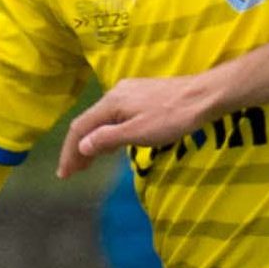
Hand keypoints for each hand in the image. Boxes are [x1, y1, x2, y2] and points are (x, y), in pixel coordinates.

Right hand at [58, 75, 219, 178]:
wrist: (204, 95)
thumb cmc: (172, 117)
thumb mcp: (138, 133)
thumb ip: (107, 139)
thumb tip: (82, 146)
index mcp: (110, 103)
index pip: (80, 128)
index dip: (70, 152)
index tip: (64, 174)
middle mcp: (115, 94)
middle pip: (88, 123)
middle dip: (78, 149)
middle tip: (72, 172)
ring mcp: (129, 93)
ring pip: (102, 120)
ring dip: (92, 142)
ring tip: (87, 163)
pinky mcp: (141, 95)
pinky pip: (114, 116)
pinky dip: (106, 133)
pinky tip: (110, 145)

----

* **WHAT THE TASK ASKS**
No pictures belong in the answer; copy all other parts of the listing exactly.

* **RESULT FOR THIS EXERCISE**
Hand keypoints for each hand in the image. Boxes are [x1, y1, x2, y2] and points are (x, y), in pixel coordinates.

Right hand at [58, 75, 219, 178]:
wrist: (204, 95)
thumb cmc: (172, 117)
thumb mcp: (138, 133)
thumb ip: (107, 139)
thumb tip: (82, 146)
index mcp: (110, 103)
index pip: (80, 128)
index dip: (70, 152)
index tip: (64, 174)
middle mcp: (115, 94)
middle pip: (88, 123)
middle dip: (78, 149)
middle tip: (72, 172)
ring mcp: (129, 93)
ring pip: (102, 120)
ring dip: (92, 142)
ring tip: (87, 163)
pinky mcp: (141, 95)
pinky pip: (114, 116)
pinky dip: (106, 133)
pinky tip: (110, 145)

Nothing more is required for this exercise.